[Saved data entries]

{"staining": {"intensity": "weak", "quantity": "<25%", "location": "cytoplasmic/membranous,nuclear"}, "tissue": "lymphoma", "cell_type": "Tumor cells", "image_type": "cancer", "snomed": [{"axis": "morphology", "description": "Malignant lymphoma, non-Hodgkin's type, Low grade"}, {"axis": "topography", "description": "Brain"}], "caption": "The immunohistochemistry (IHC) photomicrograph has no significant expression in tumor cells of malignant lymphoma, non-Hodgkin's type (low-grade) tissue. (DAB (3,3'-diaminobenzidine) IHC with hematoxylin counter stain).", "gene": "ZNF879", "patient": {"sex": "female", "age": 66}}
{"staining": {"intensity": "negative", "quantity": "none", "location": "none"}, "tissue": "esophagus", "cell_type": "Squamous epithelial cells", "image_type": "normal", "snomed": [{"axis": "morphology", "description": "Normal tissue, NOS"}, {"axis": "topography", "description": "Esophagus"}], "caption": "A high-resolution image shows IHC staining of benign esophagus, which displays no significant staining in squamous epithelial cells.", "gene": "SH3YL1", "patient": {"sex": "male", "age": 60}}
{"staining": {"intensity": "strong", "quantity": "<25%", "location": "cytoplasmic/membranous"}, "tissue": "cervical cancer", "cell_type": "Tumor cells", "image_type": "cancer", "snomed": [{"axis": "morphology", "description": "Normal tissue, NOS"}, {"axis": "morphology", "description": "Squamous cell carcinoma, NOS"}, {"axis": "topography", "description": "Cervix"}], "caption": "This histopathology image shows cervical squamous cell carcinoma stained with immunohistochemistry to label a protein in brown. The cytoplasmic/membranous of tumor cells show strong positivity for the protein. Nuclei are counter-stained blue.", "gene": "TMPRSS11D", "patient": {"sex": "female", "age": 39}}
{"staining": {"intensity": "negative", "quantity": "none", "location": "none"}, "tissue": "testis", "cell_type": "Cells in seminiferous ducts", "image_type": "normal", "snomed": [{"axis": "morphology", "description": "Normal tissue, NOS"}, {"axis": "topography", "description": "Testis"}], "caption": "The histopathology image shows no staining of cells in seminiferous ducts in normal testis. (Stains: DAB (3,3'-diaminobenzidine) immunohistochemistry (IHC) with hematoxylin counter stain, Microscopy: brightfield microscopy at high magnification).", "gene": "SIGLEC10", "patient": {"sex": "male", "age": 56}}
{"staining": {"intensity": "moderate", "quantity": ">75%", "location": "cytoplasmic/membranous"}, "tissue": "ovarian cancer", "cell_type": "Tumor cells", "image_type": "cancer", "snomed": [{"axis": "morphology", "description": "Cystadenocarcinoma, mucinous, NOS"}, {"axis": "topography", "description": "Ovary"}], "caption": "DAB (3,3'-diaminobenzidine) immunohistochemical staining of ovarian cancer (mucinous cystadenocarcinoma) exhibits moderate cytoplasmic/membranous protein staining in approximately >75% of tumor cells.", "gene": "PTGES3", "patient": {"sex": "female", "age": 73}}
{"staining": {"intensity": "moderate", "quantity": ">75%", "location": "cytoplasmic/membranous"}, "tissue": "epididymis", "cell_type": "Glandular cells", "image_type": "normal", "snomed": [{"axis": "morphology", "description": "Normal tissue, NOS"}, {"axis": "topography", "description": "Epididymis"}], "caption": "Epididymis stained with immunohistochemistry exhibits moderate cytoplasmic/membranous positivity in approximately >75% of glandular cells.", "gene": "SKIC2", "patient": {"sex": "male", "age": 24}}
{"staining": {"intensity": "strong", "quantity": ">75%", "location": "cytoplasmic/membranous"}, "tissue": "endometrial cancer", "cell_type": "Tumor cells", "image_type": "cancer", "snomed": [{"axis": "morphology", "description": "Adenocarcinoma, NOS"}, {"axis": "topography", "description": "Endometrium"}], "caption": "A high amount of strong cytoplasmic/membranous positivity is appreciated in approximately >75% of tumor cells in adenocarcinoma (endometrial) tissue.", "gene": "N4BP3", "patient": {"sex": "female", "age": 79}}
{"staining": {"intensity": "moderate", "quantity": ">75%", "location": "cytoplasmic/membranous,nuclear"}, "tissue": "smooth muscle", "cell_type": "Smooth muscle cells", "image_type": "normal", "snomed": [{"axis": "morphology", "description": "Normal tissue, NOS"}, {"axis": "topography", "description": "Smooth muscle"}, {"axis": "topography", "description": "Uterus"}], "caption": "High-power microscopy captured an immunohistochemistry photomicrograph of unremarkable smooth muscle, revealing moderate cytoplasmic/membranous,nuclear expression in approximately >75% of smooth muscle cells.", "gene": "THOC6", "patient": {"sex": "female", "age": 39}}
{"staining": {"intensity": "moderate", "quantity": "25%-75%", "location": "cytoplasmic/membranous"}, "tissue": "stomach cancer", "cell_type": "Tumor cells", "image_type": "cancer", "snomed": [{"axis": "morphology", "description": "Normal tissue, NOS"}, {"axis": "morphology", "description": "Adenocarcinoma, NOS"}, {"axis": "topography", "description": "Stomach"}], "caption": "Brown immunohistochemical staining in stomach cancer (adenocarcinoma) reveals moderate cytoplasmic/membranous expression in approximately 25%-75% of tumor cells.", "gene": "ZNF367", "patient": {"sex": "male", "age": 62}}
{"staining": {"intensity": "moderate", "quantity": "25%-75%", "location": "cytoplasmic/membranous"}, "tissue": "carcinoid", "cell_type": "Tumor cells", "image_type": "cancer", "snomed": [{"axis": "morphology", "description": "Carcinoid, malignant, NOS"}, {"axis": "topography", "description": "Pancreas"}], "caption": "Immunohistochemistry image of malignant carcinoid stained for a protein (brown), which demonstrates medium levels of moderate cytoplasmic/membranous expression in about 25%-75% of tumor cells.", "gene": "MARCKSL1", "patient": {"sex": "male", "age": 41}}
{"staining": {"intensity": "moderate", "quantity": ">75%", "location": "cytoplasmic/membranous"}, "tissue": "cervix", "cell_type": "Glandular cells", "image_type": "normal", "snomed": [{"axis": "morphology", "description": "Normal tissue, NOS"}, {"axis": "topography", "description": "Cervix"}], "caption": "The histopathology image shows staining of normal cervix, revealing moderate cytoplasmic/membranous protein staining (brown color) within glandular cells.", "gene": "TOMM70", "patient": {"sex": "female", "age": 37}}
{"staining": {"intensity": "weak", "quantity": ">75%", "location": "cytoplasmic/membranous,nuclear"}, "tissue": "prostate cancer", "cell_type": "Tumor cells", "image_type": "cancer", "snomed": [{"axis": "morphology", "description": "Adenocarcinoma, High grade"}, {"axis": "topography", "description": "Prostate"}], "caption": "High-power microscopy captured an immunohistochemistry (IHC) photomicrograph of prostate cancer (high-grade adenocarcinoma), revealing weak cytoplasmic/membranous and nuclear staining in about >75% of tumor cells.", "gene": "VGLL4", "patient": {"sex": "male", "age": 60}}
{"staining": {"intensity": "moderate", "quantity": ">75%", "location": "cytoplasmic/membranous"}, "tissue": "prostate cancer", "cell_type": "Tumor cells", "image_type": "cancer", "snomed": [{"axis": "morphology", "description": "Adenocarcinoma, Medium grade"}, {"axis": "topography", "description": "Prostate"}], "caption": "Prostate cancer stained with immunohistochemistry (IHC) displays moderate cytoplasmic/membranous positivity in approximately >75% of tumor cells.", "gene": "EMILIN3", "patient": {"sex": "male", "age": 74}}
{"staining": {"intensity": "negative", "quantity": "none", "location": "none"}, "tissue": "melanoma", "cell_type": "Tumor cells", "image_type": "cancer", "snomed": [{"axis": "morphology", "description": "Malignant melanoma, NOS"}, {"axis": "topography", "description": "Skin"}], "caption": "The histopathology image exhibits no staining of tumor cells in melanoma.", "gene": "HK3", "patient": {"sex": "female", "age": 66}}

▸ **Activity**:
Write down every entry exactly.

▸ **Exercise solution**:
{"staining": {"intensity": "weak", "quantity": "<25%", "location": "cytoplasmic/membranous,nuclear"}, "tissue": "lymphoma", "cell_type": "Tumor cells", "image_type": "cancer", "snomed": [{"axis": "morphology", "description": "Malignant lymphoma, non-Hodgkin's type, Low grade"}, {"axis": "topography", "description": "Brain"}], "caption": "The immunohistochemistry (IHC) photomicrograph has no significant expression in tumor cells of malignant lymphoma, non-Hodgkin's type (low-grade) tissue. (DAB (3,3'-diaminobenzidine) IHC with hematoxylin counter stain).", "gene": "ZNF879", "patient": {"sex": "female", "age": 66}}
{"staining": {"intensity": "negative", "quantity": "none", "location": "none"}, "tissue": "esophagus", "cell_type": "Squamous epithelial cells", "image_type": "normal", "snomed": [{"axis": "morphology", "description": "Normal tissue, NOS"}, {"axis": "topography", "description": "Esophagus"}], "caption": "A high-resolution image shows IHC staining of benign esophagus, which displays no significant staining in squamous epithelial cells.", "gene": "SH3YL1", "patient": {"sex": "male", "age": 60}}
{"staining": {"intensity": "strong", "quantity": "<25%", "location": "cytoplasmic/membranous"}, "tissue": "cervical cancer", "cell_type": "Tumor cells", "image_type": "cancer", "snomed": [{"axis": "morphology", "description": "Normal tissue, NOS"}, {"axis": "morphology", "description": "Squamous cell carcinoma, NOS"}, {"axis": "topography", "description": "Cervix"}], "caption": "This histopathology image shows cervical squamous cell carcinoma stained with immunohistochemistry to label a protein in brown. The cytoplasmic/membranous of tumor cells show strong positivity for the protein. Nuclei are counter-stained blue.", "gene": "TMPRSS11D", "patient": {"sex": "female", "age": 39}}
{"staining": {"intensity": "negative", "quantity": "none", "location": "none"}, "tissue": "testis", "cell_type": "Cells in seminiferous ducts", "image_type": "normal", "snomed": [{"axis": "morphology", "description": "Normal tissue, NOS"}, {"axis": "topography", "description": "Testis"}], "caption": "The histopathology image shows no staining of cells in seminiferous ducts in normal testis. (Stains: DAB (3,3'-diaminobenzidine) immunohistochemistry (IHC) with hematoxylin counter stain, Microscopy: brightfield microscopy at high magnification).", "gene": "SIGLEC10", "patient": {"sex": "male", "age": 56}}
{"staining": {"intensity": "moderate", "quantity": ">75%", "location": "cytoplasmic/membranous"}, "tissue": "ovarian cancer", "cell_type": "Tumor cells", "image_type": "cancer", "snomed": [{"axis": "morphology", "description": "Cystadenocarcinoma, mucinous, NOS"}, {"axis": "topography", "description": "Ovary"}], "caption": "DAB (3,3'-diaminobenzidine) immunohistochemical staining of ovarian cancer (mucinous cystadenocarcinoma) exhibits moderate cytoplasmic/membranous protein staining in approximately >75% of tumor cells.", "gene": "PTGES3", "patient": {"sex": "female", "age": 73}}
{"staining": {"intensity": "moderate", "quantity": ">75%", "location": "cytoplasmic/membranous"}, "tissue": "epididymis", "cell_type": "Glandular cells", "image_type": "normal", "snomed": [{"axis": "morphology", "description": "Normal tissue, NOS"}, {"axis": "topography", "description": "Epididymis"}], "caption": "Epididymis stained with immunohistochemistry exhibits moderate cytoplasmic/membranous positivity in approximately >75% of glandular cells.", "gene": "SKIC2", "patient": {"sex": "male", "age": 24}}
{"staining": {"intensity": "strong", "quantity": ">75%", "location": "cytoplasmic/membranous"}, "tissue": "endometrial cancer", "cell_type": "Tumor cells", "image_type": "cancer", "snomed": [{"axis": "morphology", "description": "Adenocarcinoma, NOS"}, {"axis": "topography", "description": "Endometrium"}], "caption": "A high amount of strong cytoplasmic/membranous positivity is appreciated in approximately >75% of tumor cells in adenocarcinoma (endometrial) tissue.", "gene": "N4BP3", "patient": {"sex": "female", "age": 79}}
{"staining": {"intensity": "moderate", "quantity": ">75%", "location": "cytoplasmic/membranous,nuclear"}, "tissue": "smooth muscle", "cell_type": "Smooth muscle cells", "image_type": "normal", "snomed": [{"axis": "morphology", "description": "Normal tissue, NOS"}, {"axis": "topography", "description": "Smooth muscle"}, {"axis": "topography", "description": "Uterus"}], "caption": "High-power microscopy captured an immunohistochemistry photomicrograph of unremarkable smooth muscle, revealing moderate cytoplasmic/membranous,nuclear expression in approximately >75% of smooth muscle cells.", "gene": "THOC6", "patient": {"sex": "female", "age": 39}}
{"staining": {"intensity": "moderate", "quantity": "25%-75%", "location": "cytoplasmic/membranous"}, "tissue": "stomach cancer", "cell_type": "Tumor cells", "image_type": "cancer", "snomed": [{"axis": "morphology", "description": "Normal tissue, NOS"}, {"axis": "morphology", "description": "Adenocarcinoma, NOS"}, {"axis": "topography", "description": "Stomach"}], "caption": "Brown immunohistochemical staining in stomach cancer (adenocarcinoma) reveals moderate cytoplasmic/membranous expression in approximately 25%-75% of tumor cells.", "gene": "ZNF367", "patient": {"sex": "male", "age": 62}}
{"staining": {"intensity": "moderate", "quantity": "25%-75%", "location": "cytoplasmic/membranous"}, "tissue": "carcinoid", "cell_type": "Tumor cells", "image_type": "cancer", "snomed": [{"axis": "morphology", "description": "Carcinoid, malignant, NOS"}, {"axis": "topography", "description": "Pancreas"}], "caption": "Immunohistochemistry image of malignant carcinoid stained for a protein (brown), which demonstrates medium levels of moderate cytoplasmic/membranous expression in about 25%-75% of tumor cells.", "gene": "MARCKSL1", "patient": {"sex": "male", "age": 41}}
{"staining": {"intensity": "moderate", "quantity": ">75%", "location": "cytoplasmic/membranous"}, "tissue": "cervix", "cell_type": "Glandular cells", "image_type": "normal", "snomed": [{"axis": "morphology", "description": "Normal tissue, NOS"}, {"axis": "topography", "description": "Cervix"}], "caption": "The histopathology image shows staining of normal cervix, revealing moderate cytoplasmic/membranous protein staining (brown color) within glandular cells.", "gene": "TOMM70", "patient": {"sex": "female", "age": 37}}
{"staining": {"intensity": "weak", "quantity": ">75%", "location": "cytoplasmic/membranous,nuclear"}, "tissue": "prostate cancer", "cell_type": "Tumor cells", "image_type": "cancer", "snomed": [{"axis": "morphology", "description": "Adenocarcinoma, High grade"}, {"axis": "topography", "description": "Prostate"}], "caption": "High-power microscopy captured an immunohistochemistry (IHC) photomicrograph of prostate cancer (high-grade adenocarcinoma), revealing weak cytoplasmic/membranous and nuclear staining in about >75% of tumor cells.", "gene": "VGLL4", "patient": {"sex": "male", "age": 60}}
{"staining": {"intensity": "moderate", "quantity": ">75%", "location": "cytoplasmic/membranous"}, "tissue": "prostate cancer", "cell_type": "Tumor cells", "image_type": "cancer", "snomed": [{"axis": "morphology", "description": "Adenocarcinoma, Medium grade"}, {"axis": "topography", "description": "Prostate"}], "caption": "Prostate cancer stained with immunohistochemistry (IHC) displays moderate cytoplasmic/membranous positivity in approximately >75% of tumor cells.", "gene": "EMILIN3", "patient": {"sex": "male", "age": 74}}
{"staining": {"intensity": "negative", "quantity": "none", "location": "none"}, "tissue": "melanoma", "cell_type": "Tumor cells", "image_type": "cancer", "snomed": [{"axis": "morphology", "description": "Malignant melanoma, NOS"}, {"axis": "topography", "description": "Skin"}], "caption": "The histopathology image exhibits no staining of tumor cells in melanoma.", "gene": "HK3", "patient": {"sex": "female", "age": 66}}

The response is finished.